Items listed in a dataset
=== Begin Enclosure ===
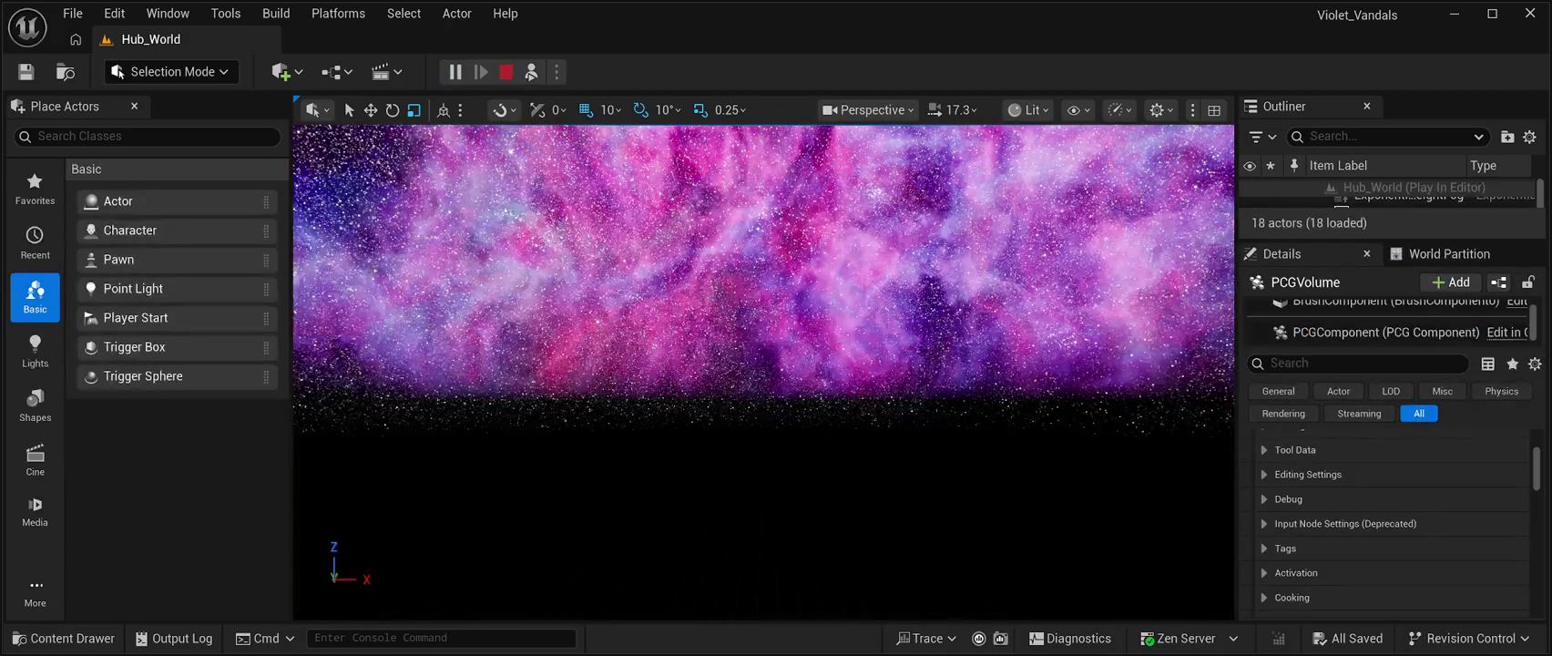
# Stop the Hub_World simulation and return to editing
pyautogui.click(506, 71)
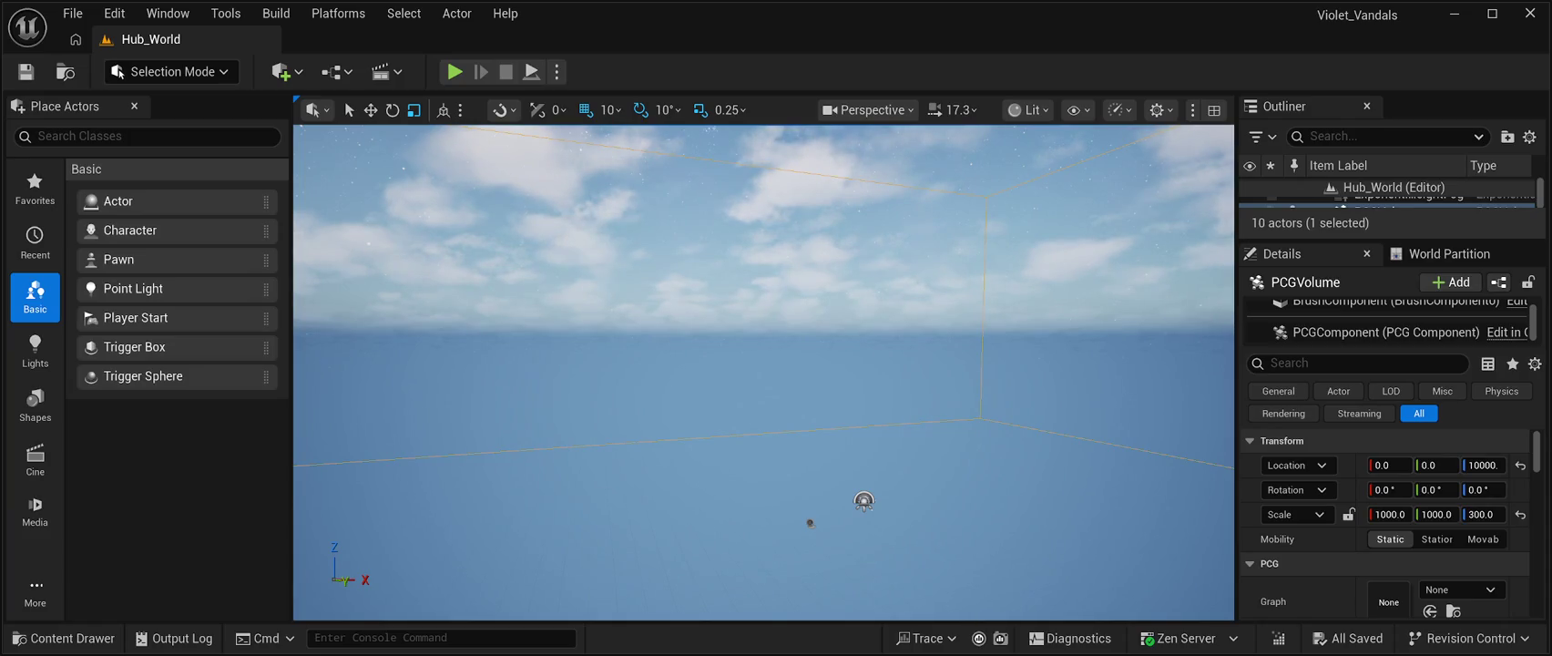
# Pitch the camera up to the sky, then back down to the ground near the volume's gizmo
pyautogui.moveTo(763, 383); pyautogui.dragTo(719, 273)
pyautogui.moveTo(776, 397)
pyautogui.mouseDown()
pyautogui.moveTo(776, 523)
pyautogui.moveTo(776, 474)
pyautogui.moveTo(767, 517)
pyautogui.moveTo(767, 492)
pyautogui.moveTo(747, 497)
pyautogui.moveTo(756, 438)
pyautogui.moveTo(761, 519)
pyautogui.moveTo(793, 515)
pyautogui.moveTo(793, 556)
pyautogui.moveTo(784, 538)
pyautogui.moveTo(806, 538)
pyautogui.moveTo(810, 570)
pyautogui.mouseUp()
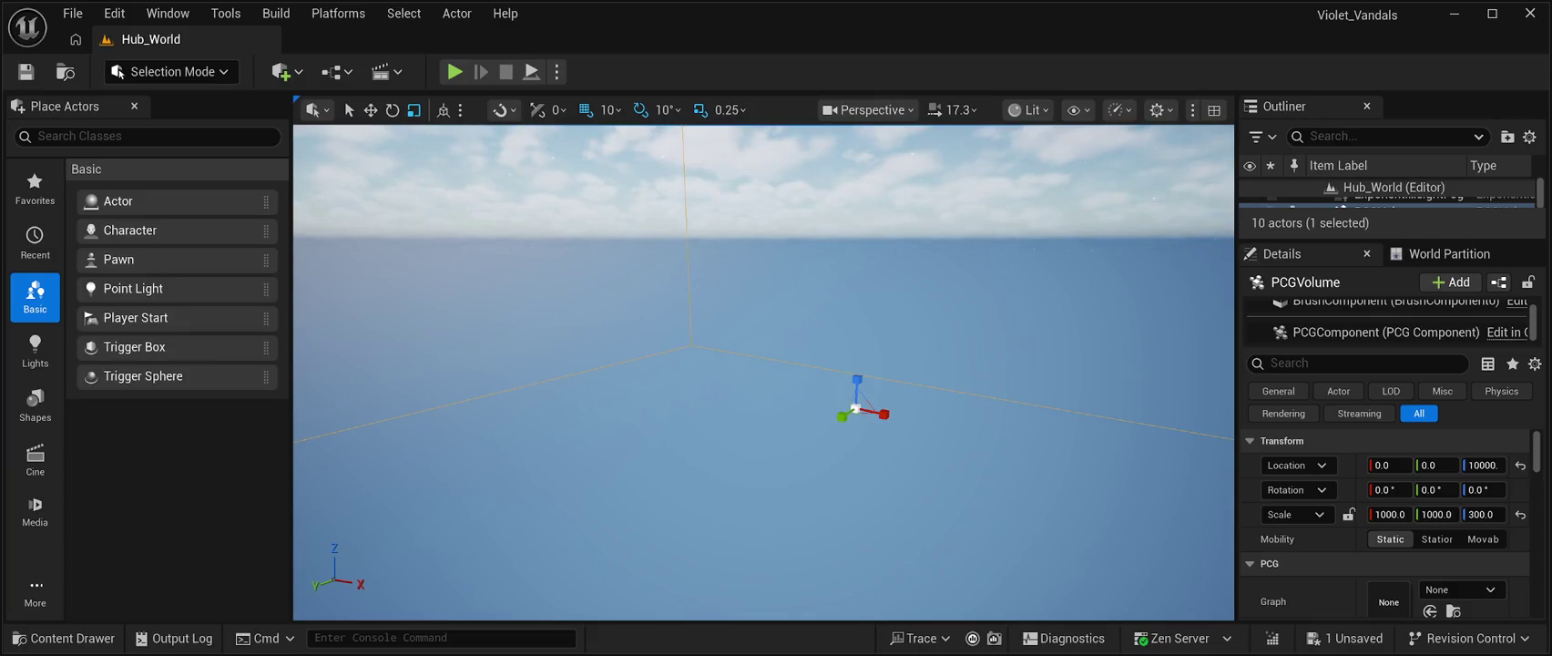
# Save Hub_World several times, tilting the view up to the sky in between
pyautogui.press('ctrl+s')
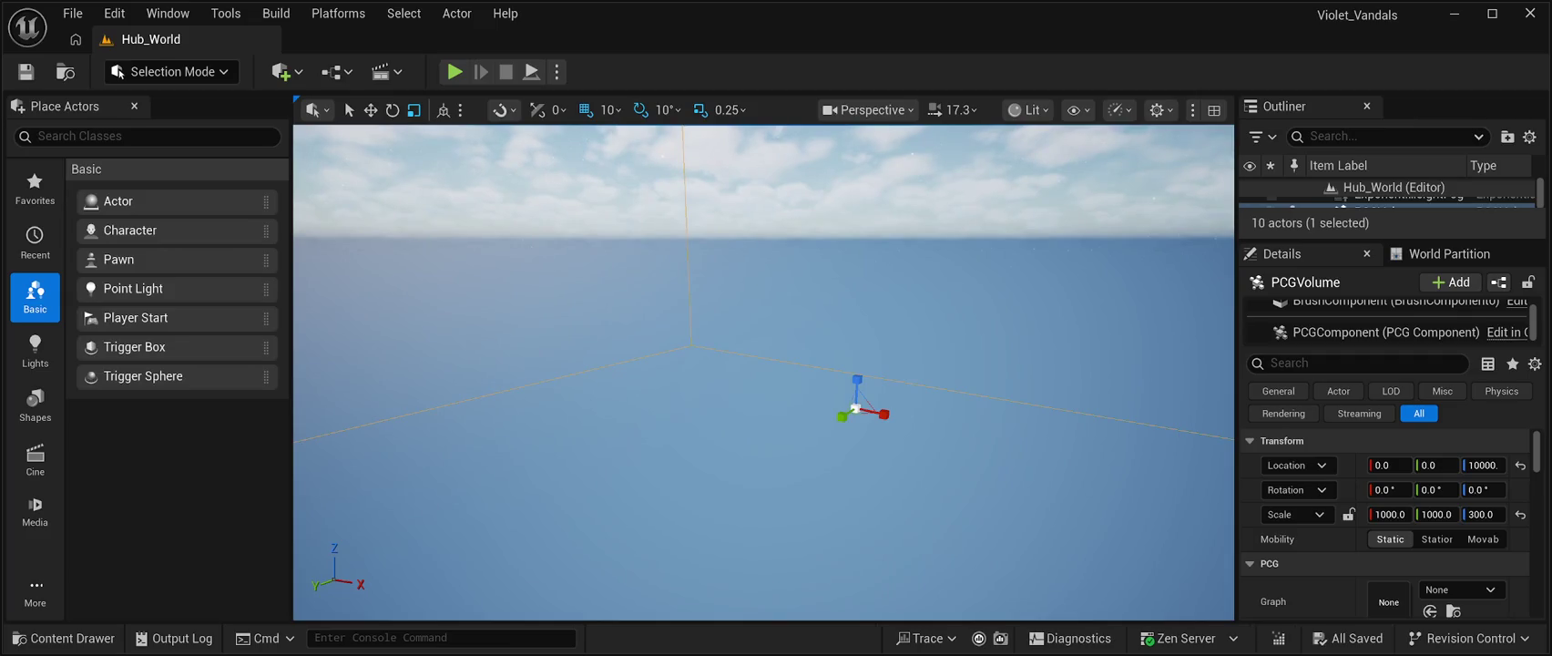
pyautogui.moveTo(763, 383); pyautogui.dragTo(763, 287)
=== End Enclosure ===
-- Task requirements --
Go through the records above, find each line with the string "dragTo", and copy it.

-- Your solution --
pyautogui.moveTo(763, 383); pyautogui.dragTo(719, 273)
pyautogui.moveTo(763, 383); pyautogui.dragTo(763, 287)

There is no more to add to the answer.